Thursday, December 16, 2010

Glucosamine Linked to Diabetes!

A new study has linked the popular over-the-counter dietary supplement glucosamine with a risk of developing diabetes.(Journal of Endocrinology, Oct. 28 2010)

High doses and prolonged use of glucosamine cause the death of insulin-producing pancreatic cells, a team from Quebec's Universite Laval's faculty of pharmacy has discovered. Malfunctioning insulin-producing cells are linked to the development of diabetes.

The study led by Frederic Picard looked at in-vitro cell lines from mice and rats. Picard's team exposed the cells to doses of glucosamine up to 10 times higher than the 1,500 milligrams a day manufacturers recommend.

The experiment showed that the supplement triggers a mechanism intended to lower high blood sugar levels, but it also destroyed about 50% of the cells by affecting SIRT1, a protein crucial to cell survival.

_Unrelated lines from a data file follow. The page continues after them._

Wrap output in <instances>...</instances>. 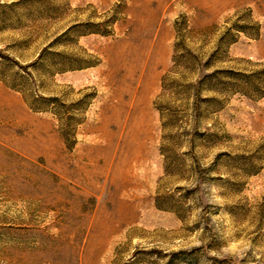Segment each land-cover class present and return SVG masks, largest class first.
Here are the masks:
<instances>
[{
  "label": "rangeland",
  "instance_id": "rangeland-1",
  "mask_svg": "<svg viewBox=\"0 0 264 264\" xmlns=\"http://www.w3.org/2000/svg\"><path fill=\"white\" fill-rule=\"evenodd\" d=\"M0 264H264V0H0Z\"/></svg>",
  "mask_w": 264,
  "mask_h": 264
},
{
  "label": "bare ground",
  "instance_id": "bare-ground-1",
  "mask_svg": "<svg viewBox=\"0 0 264 264\" xmlns=\"http://www.w3.org/2000/svg\"><path fill=\"white\" fill-rule=\"evenodd\" d=\"M145 85H146V83H145ZM143 86H144V85H143ZM143 90H145V89H143ZM145 91H146V90H145ZM144 93H146V92H144ZM142 111H143V110H142ZM141 115H142V114H141ZM143 115H144V114H143ZM144 116H145V115H144ZM144 116H143V117H144ZM137 117H138V116H137ZM143 117H142V119H143ZM140 119H141V118H140ZM142 119H141V120H142ZM143 124H144V123H143Z\"/></svg>",
  "mask_w": 264,
  "mask_h": 264
},
{
  "label": "trees",
  "instance_id": "trees-1",
  "mask_svg": "<svg viewBox=\"0 0 264 264\" xmlns=\"http://www.w3.org/2000/svg\"><path fill=\"white\" fill-rule=\"evenodd\" d=\"M20 66H21V65H20ZM21 68H23V69H24V68H26V67H23V66H21Z\"/></svg>",
  "mask_w": 264,
  "mask_h": 264
}]
</instances>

A high dose of glucosamine lowers SIRT1 protein levels and induces cell death, Picard said. "It killed our cell lines," he said.

The study may have major implications because many older people take increasingly higher doses of glucosamine in the mistaken belief it will help treat arthritis and joint problems. Picard cautioned against jumping to conclusions. "We have a long way to go before we can say glucosamine is harmful to humans," Picard said. But he warned against taking high doses. "I see no gain and there may be some side effects."
Sales of the supplement have spiked in recent years, more than doubling since 2008.

Glucosamine and chondroitin sulfate are used separately or in combination to reduce joint pain from osteoarthritis, often related to a breakdown of cartilage.

Several studies, including a recent National Institutes of Health probe conducted at 16 rheumatology research centers across the United States, suggest the supplement did not perform better than a placebo.

Glucosamine is a waste of effort and money, said rheumatologist Arthur Bookman of Toronto Western Hospital. Despite proof that the supplement showed no benefit, some people, including his patients, insist on using this and other disproved remedies, said Bookman, who is also with the Canadian Arthritis Society.